| WORK TO COMPLETE |
Which lines of the records contain the word "reads"? Copy each one.

Stored entries
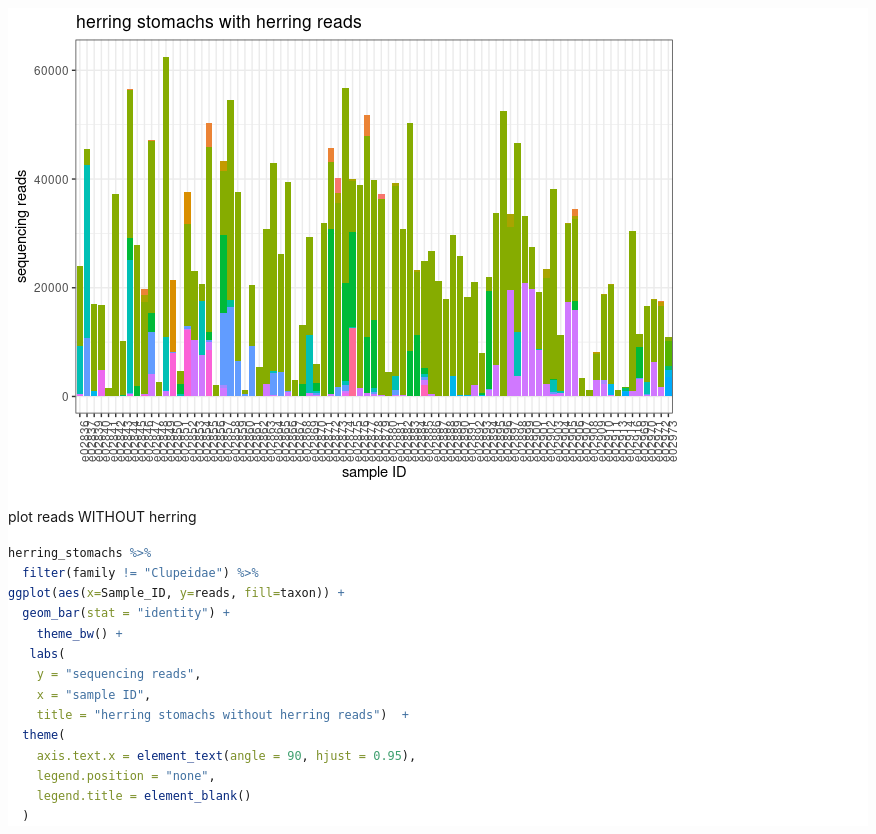 ![](1_decontamination_and_prelim_analysis_files/figure-gfm/unnamed-chunk-42-1.png)

plot reads WITHOUT herring

``` r
herring_stomachs %>%
  filter(family != "Clupeidae") %>%
ggplot(aes(x=Sample_ID, y=reads, fill=taxon)) +
  geom_bar(stat = "identity") + 
    theme_bw() + 
   labs(
    y = "sequencing reads",
    x = "sample ID",
    title = "herring stomachs without herring reads")  +
  theme(
    axis.text.x = element_text(angle = 90, hjust = 0.95),
    legend.position = "none",
    legend.title = element_blank()
  )  
```

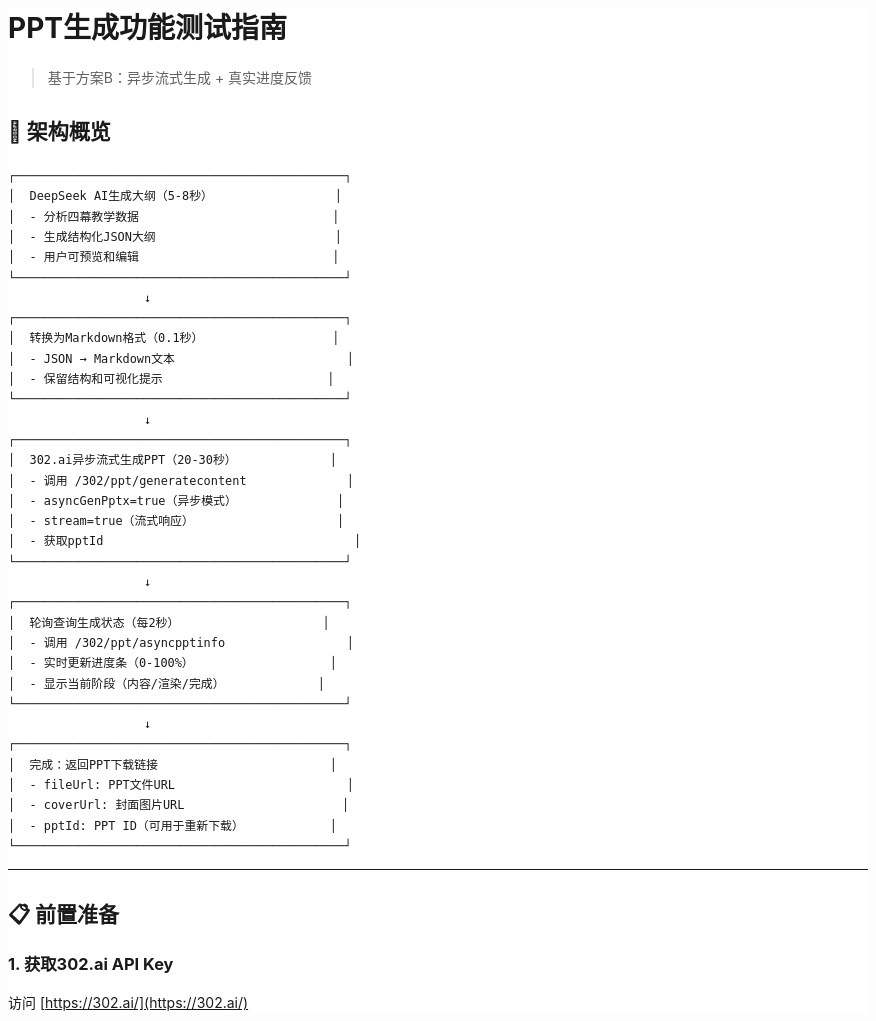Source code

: # PPT生成功能测试指南

> 基于方案B：异步流式生成 + 真实进度反馈

## 🎯 架构概览

```
┌──────────────────────────────────────────────┐
│  DeepSeek AI生成大纲（5-8秒）                 │
│  - 分析四幕教学数据                           │
│  - 生成结构化JSON大纲                         │
│  - 用户可预览和编辑                           │
└──────────────────────────────────────────────┘
                   ↓
┌──────────────────────────────────────────────┐
│  转换为Markdown格式（0.1秒）                  │
│  - JSON → Markdown文本                        │
│  - 保留结构和可视化提示                       │
└──────────────────────────────────────────────┘
                   ↓
┌──────────────────────────────────────────────┐
│  302.ai异步流式生成PPT（20-30秒）             │
│  - 调用 /302/ppt/generatecontent              │
│  - asyncGenPptx=true（异步模式）              │
│  - stream=true（流式响应）                    │
│  - 获取pptId                                   │
└──────────────────────────────────────────────┘
                   ↓
┌──────────────────────────────────────────────┐
│  轮询查询生成状态（每2秒）                    │
│  - 调用 /302/ppt/asyncpptinfo                 │
│  - 实时更新进度条（0-100%）                   │
│  - 显示当前阶段（内容/渲染/完成）             │
└──────────────────────────────────────────────┘
                   ↓
┌──────────────────────────────────────────────┐
│  完成：返回PPT下载链接                        │
│  - fileUrl: PPT文件URL                        │
│  - coverUrl: 封面图片URL                      │
│  - pptId: PPT ID（可用于重新下载）            │
└──────────────────────────────────────────────┘
```

---

## 📋 前置准备

### 1. 获取302.ai API Key

访问 [https://302.ai/](https://302.ai/)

| EXERCISE ANSWER |
plot reads WITHOUT herring
ggplot(aes(x=Sample_ID, y=reads, fill=taxon)) +
    y = "sequencing reads",
    title = "herring stomachs without herring reads")  +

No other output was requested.